Dans une question aussi discutée dans les milieux ecclésiastiques et scientifiques, l’opinion de nombreux prêtres pourrait concorder avec celle de nombreux médecins, quelles que soient les convictions religieuses de ces derniers. L’entente peut se faire sur le point essentiel qui me paraît atteindre la vérité et qui a été parfaitement formulée par le Pr Lhermitte : « Nous confessons que le processus de stigmatisation nous apparaît comme absolument inintelligible, impensable, En vérité, il n’existe aucun processus physiologique qui, de près ou de loin, se rapproche de la stigmatisation. Celle-ci, lorsqu’elle n’est pas supercherie, appartient à une catégorie de sujets qui échappent complètement aux prises des savants. » Le Pr Virchow, esprit positif, résumait, il y a longtemps, son avis en deux mots : « Fraude ou miracle. » Il ne paraît pas y avoir, en effet, d’autre alternative possible.

Discussion

M. G. FERDIÈRE. — Comme M. Xavier Abely a raison de consacrer un essai à la stigmatisation ; c’est une question qui appartient toujours à l’actualité et éveille toujours l’intérêt : j’évoque d’anciennes conversations avec Roland Dalbiez, des lettres échangées avec ce pauvre Giscard au moment où « La Colombe » publiait son livre sur Marie-Thérèse Noblet. En tout cas, les ecclésiastiques qu’interviewaient les actualités cinématographiques après la mort de Thérèse Neumann, m’ont paru d’une extrême prudence ; un procès de canonisation tient bien peu compte des stigmates et, en présence de stigmeta diaboli, c’est le rituel lui-même qui nous invite à soupçonner la mendacité
(Tous les grands travaux nous le rappellent : ceux de J. Lhermitte, du R. P. Bruno ; ceux de L.-L. et J. Gayral — pour nommer enfin des vivants). [p. 107] Je ne parlerai pas des pouvoirs de l’imagination, de l’imagination créatrice — la seule aux yeux de Bachelard, — de son action indiscutable sur la vaso-motricité, sur les téguments… Je me demande si la stigmatisation n’est pas initialement en relation étroite avec la civilisation pastorale : le propriétaire ou le berger doit identifier les bêtes composant le troupeau, les marquer grâce à des modes spéciaux de tonte ou grâce au fer rouge ; de même le Bon Pasteur doit pouvoir reconnaître les siens, mais on marque aussi les jeunes recrues, les esclaves, les infâmes…

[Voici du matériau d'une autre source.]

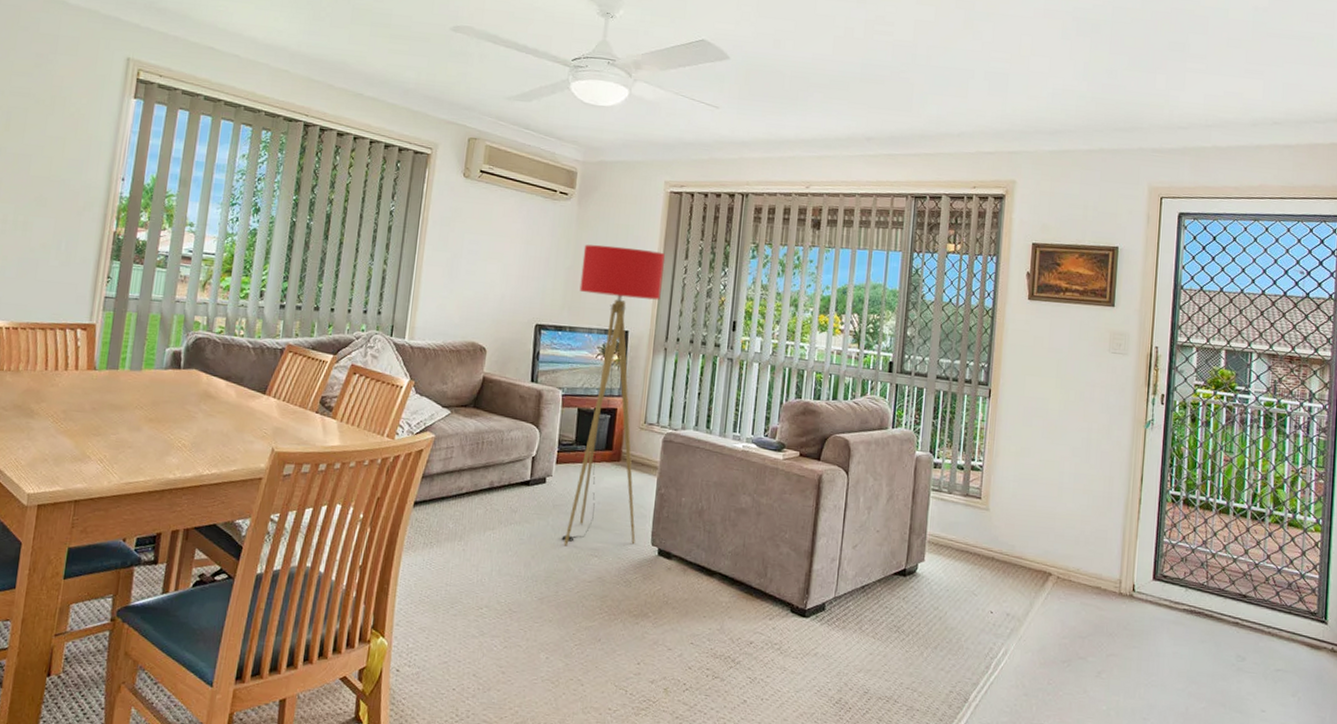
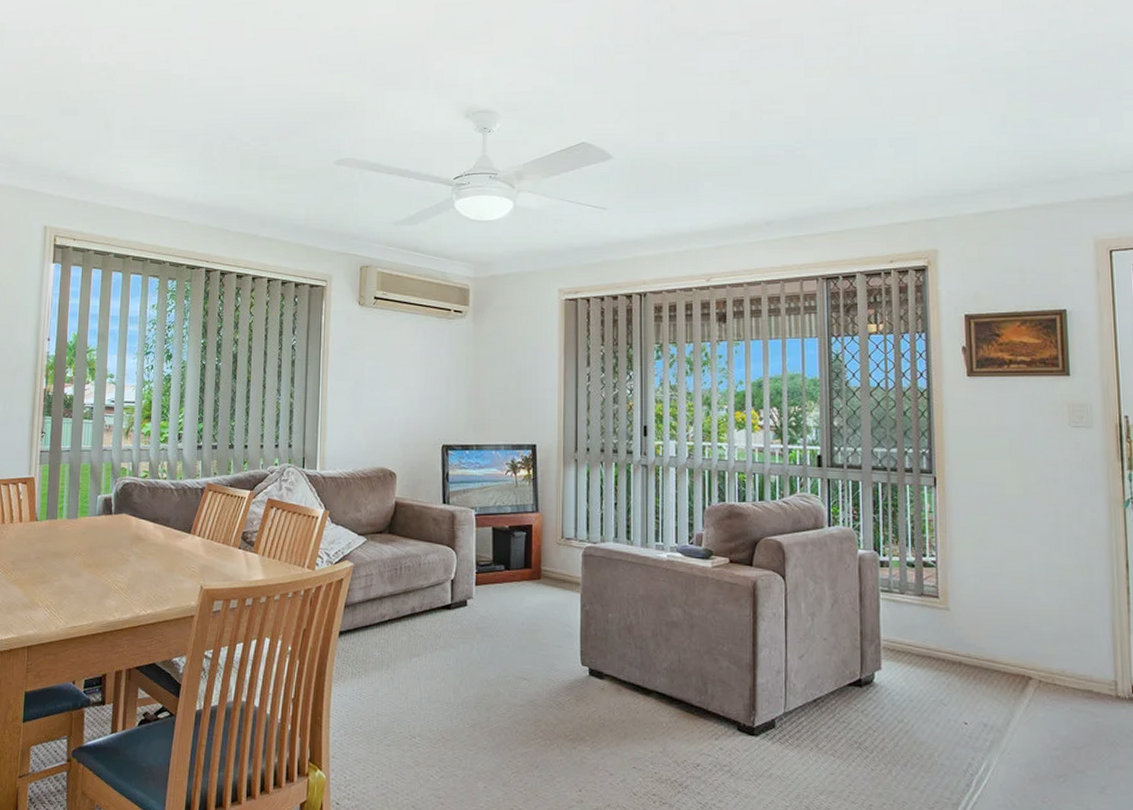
floor lamp: present [561,244,665,547] -> none [483,359,566,670]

Dr LARGEAU. — A l’appui de la communication de M. Abély, je veux citer une observation personnelle datant de quelques années : Une prostituée à bout de ressources, ayant été placée dans un couvent, et désireuse d’y demeurer à titre de pensionnaire, montra au bout de quelques semaines des plaies des paumes des deux mains qu’elle attribuait à une origine mystique, entraînant autour d’elle la curiosité admirative du couvent.

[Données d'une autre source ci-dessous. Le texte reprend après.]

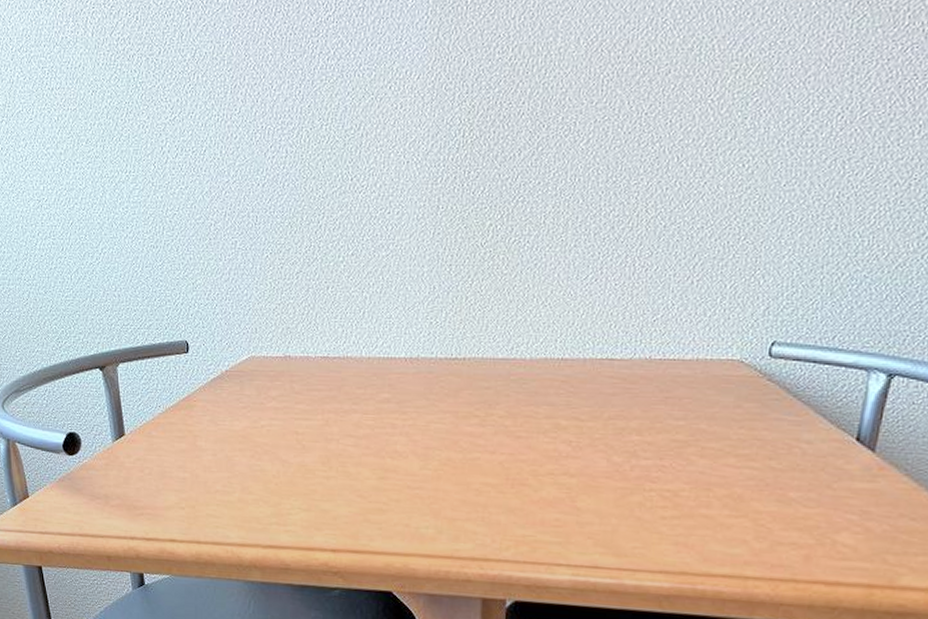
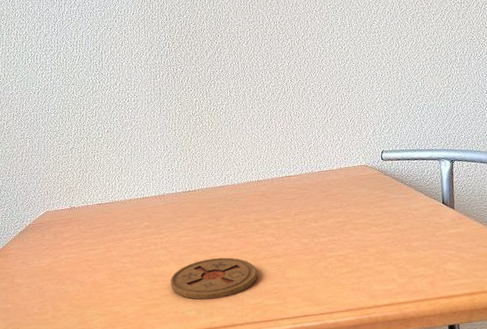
coaster: none [405,460,535,519] -> present [170,257,258,300]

Un examen médical sérieux obtint rapidement une confession complète de la supercherie utilisée par cette pensionnaire qui s’écorchait avec une épingle.

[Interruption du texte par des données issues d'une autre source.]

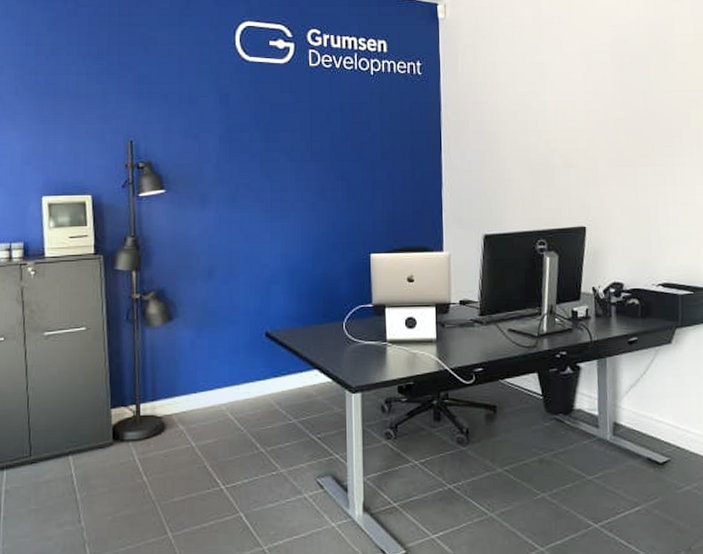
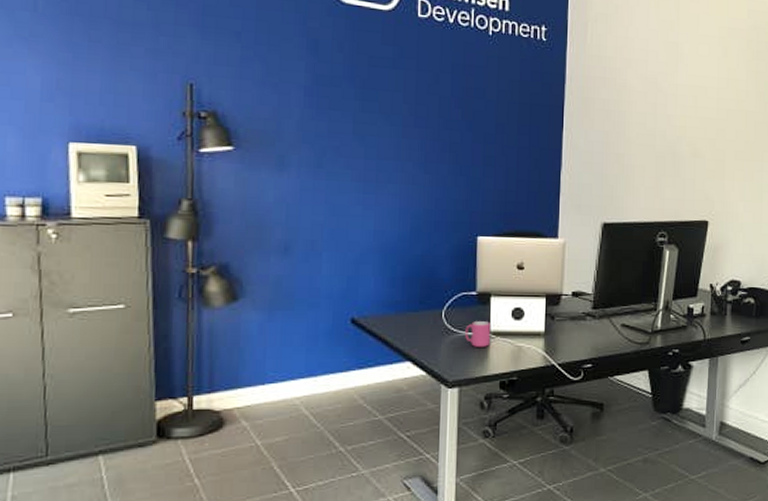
mug: none [364,331,387,355] -> present [465,321,490,347]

Simple fait qui s’ajoute à toutes les fraudes déjà signalées par nombre d’auteurs chez de pseudo-stigmatisées.

M. RONDEPIERRE. — Les mystérieuses relations entre ces tissus de même origine embryonnaire, cétoderme et système nerveux, ont toujours intrigué les médecins. Chaque année, dans mon service, le Dr Bolgert, médecin de l’hôpital Saint-Louis, vient nous rapporter ses constatations à ce sujet, notamment entre psoriasis et émotions. On sait l’influence de ces dernières sur l’herpès et sur les verrues, ces relations sont bien connues. La disparition des verrues en une nuit est bien un fait répondant à la définition du miracle ! puisque le remaniement histologique s’effectue sans cicatrice à une vitesse très inhabituelle.
Il est certain que le Père Bruno de Jésus-Marie, moine, extrêmement intelligent et doué d’un bon sens solide, constituait un choix particulièrement heureux pour les délicates fonctions de « vérificateur » des soi-disant « miraculés ».